Not to my (American) ears. It’s a lovely, lovely accent, but I don’t hear it as “closer” to the American accent than British accents can be. Heck, you get a Deep South or Appalachian American and a Brit and I’d be hard pressed to tell the one from the other for the first few phrases.

I have a pretty good ear for accents, but there were a couple of sounds in Irish accents that stumped me for the first day, and I had to pay close attention before I felt at ease. In particular, the “t” for “th”. When told that the show started at “Half Tree…Tree Tirty”, I had to do that rude tourist thing and ask for a repeat. :smack:

There are at least ten easily distinguishable Irish accents.

Yeah but it’s not easy to foreign ears. To a bloody foreigner a person from wildest Donegal and from the deepest of Dublin 4 will often sound similar, especially if the person has not been exposed to any Irish accents before.

For years I thought there was a “Northern Ireland accent” but after a lot more exposure there are numerous accents, albeit with some commonalities.

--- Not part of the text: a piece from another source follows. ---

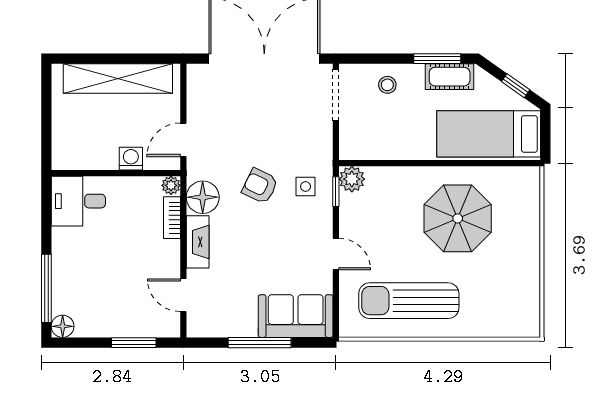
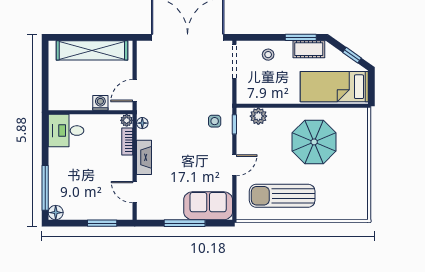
plant: (352, 179) -> (258, 116), moved
armchair: (260, 186) -> (185, 121), removed
floor lamp: (203, 197) -> (142, 123), width x0.53, depth x0.53
door: (336, 254) -> (234, 165), hinge flipped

Some of the Irish accents really are bizarrely close to American ones. There’s a particular one - I think it’s a posh Dublin accent? - that has more than once left me scratching my head for a minute or two wondering why an American is trying to fake an Irish accent. Once it clicks, I can easily hear the difference, but the illusion is surprisingly sustainable. Other Irish accents don’t fool me at all if I hear them directly, but as background noise, they still sound vaguely American because of the rhythms and stuff. English accents are completely different.

That said, Irish accents are different enough from American ones that they can be awfully attractive for novelty alone. Unless it’s a Belfast accent.

Attempted handshake?

Yep. It’s particulary strong with teenage girls. It’s not an old accent though. It’s a new one(maybe 10-20 years). I think, total WAG BTW, it came from people coming back from having a summer in The States on a J1 visa and just stuck and then other people started picking it up. It’s like a generic American accent because that’s it’s influence.

In reverse, for the longest time I thought that the lead singer of the Decembrists was Irish. Turns out he’s from Montana…


Jenny Heuston is originally from Canada so that explains her accent but there are young girls all over this city speaking with that accent who have never left the island.

ETA: Oh and they all do the ‘going up in pitch at the end of the sentence’ thing that makes everything sound like a question. That’s a very American thing IME.

Exemplified by Sorcha in Thinkzoo.

To me, the (southern, Hugh Grant) English accent is much further removed from the rhoticism of the (“standard”, newsreaderish) American accent and the (for the sake of it, south Dublin) accent. For simple example, for car, we silly English say “kah”. Both Americans and Irish say “caR”. That difference alone should make them unconfusable.

Here’s an Irish newsreader.


It’s hardly unconfusable considering that a lot of Americans say car the same way. Haven’t you ever heard anyone making fun of the Boston accent by saying “Pahk ya cah in Hahvahd Yahd”? I try to say car with an R, but when I’m overly tired, it does morph into an H like it did when I was little and still living in MA.

No, I’m just female and live in a city. This stuff has happened in well-populated parks in broad daylight.